Moen, who in November 2013 became the first agent to leave the U.S. Drug Enforcement Administration for a job in the cannabis industry, according to the Privateer Holdings website, said he wasn’t alone at the DEA in believing that banning marijuana “was foolish and a waste of resources.”

While most of his cases involved crack cocaine, heroin and methamphetamine, his team busted medical-marijuana growers in Oregon, he said. Moen said he came to the realization that “this whole policy is just wrong.”

Some DEA colleagues were disappointed with his new career, though most were supportive and share his feelings, Moen said, adding that he’ll be looking to hire former agents in the next year as part of his effort to professionalize the cannabis industry.

Marijuana Investments

Thiel’s venture capital firm, Founders Fund, last month announced its investment in Privateer. The Seattle-based holding company owns marijuana-related businesses, including the information website Leafly, Canadian medical marijuana company Tilray and Marley Natural, a cannabis brand venture with the family of singer Bob Marley that will offer Jamaican marijuana strains and cannabis- and hemp-infused topical products and accessories.

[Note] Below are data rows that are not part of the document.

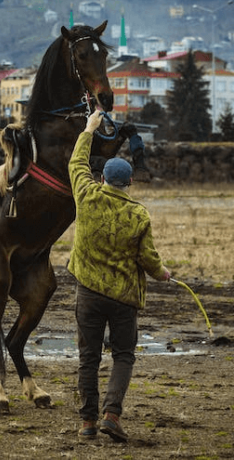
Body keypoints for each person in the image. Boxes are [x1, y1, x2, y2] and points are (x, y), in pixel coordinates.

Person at [67, 109, 171, 443]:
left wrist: (89, 129)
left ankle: (87, 423)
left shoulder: (86, 195)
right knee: (123, 356)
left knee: (89, 357)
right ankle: (111, 415)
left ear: (103, 180)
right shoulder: (139, 214)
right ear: (128, 184)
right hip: (124, 299)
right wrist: (162, 273)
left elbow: (77, 164)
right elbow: (148, 258)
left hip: (88, 295)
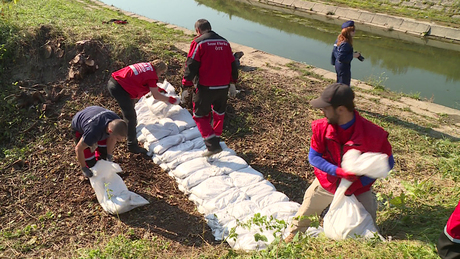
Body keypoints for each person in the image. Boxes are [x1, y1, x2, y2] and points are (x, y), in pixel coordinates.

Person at [285, 83, 395, 242]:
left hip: (358, 186)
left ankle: (365, 242)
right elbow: (314, 157)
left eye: (325, 108)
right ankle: (294, 235)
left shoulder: (373, 134)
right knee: (308, 207)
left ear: (341, 109)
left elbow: (388, 163)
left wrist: (360, 182)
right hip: (328, 181)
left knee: (367, 219)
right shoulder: (322, 127)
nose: (322, 111)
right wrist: (338, 172)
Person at [180, 19, 238, 157]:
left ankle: (212, 145)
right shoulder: (225, 42)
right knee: (219, 113)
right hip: (223, 86)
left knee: (199, 115)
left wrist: (186, 85)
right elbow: (232, 64)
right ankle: (216, 140)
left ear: (198, 30)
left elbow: (191, 64)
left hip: (206, 86)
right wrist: (233, 83)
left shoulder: (199, 42)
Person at [108, 59, 180, 155]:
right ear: (158, 69)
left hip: (115, 82)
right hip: (121, 88)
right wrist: (169, 99)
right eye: (161, 73)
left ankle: (126, 128)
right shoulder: (152, 75)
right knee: (130, 117)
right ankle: (132, 145)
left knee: (130, 110)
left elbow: (141, 79)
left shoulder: (146, 66)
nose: (160, 75)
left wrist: (157, 88)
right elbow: (156, 96)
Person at [71, 106, 128, 178]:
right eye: (117, 138)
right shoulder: (93, 132)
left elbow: (112, 138)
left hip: (95, 113)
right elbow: (78, 149)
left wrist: (109, 155)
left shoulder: (117, 122)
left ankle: (101, 159)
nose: (119, 141)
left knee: (104, 151)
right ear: (110, 131)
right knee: (90, 160)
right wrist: (84, 168)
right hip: (80, 124)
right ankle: (91, 167)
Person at [331, 20, 363, 86]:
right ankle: (341, 95)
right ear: (349, 32)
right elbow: (341, 58)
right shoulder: (346, 43)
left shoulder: (339, 39)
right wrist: (353, 55)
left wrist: (334, 63)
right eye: (353, 30)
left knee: (339, 82)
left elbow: (334, 51)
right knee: (344, 84)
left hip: (338, 64)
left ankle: (338, 94)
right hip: (343, 66)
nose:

Founders Fund didn’t say how much it contributed.

“This is a multibillion-dollar business opportunity,” Founders Fund partner Geoff Lewis said in January.

Voters in Alaska, Oregon, Washington, Colorado and the District of Columbia have legalized recreational marijuana, and medical use of the drug is allowed in 23 states.

Pot smokers and investors are tracking the Sacramento, California, case of Brian Pickard, one of 16 people charged in 2011 with growing almost 2,000 marijuana plants in a national forest and in gardens off a dirt road in Hayfork, a town of 2,000 about 100 miles south of the Oregon border.

U.S. District Kimberly Mueller, an appointee of Democratic President Barack Obama, decided last year to allow Pickard’s lawyers to argue that classifying pot as one the nation’s most dangerous drugs is irrational.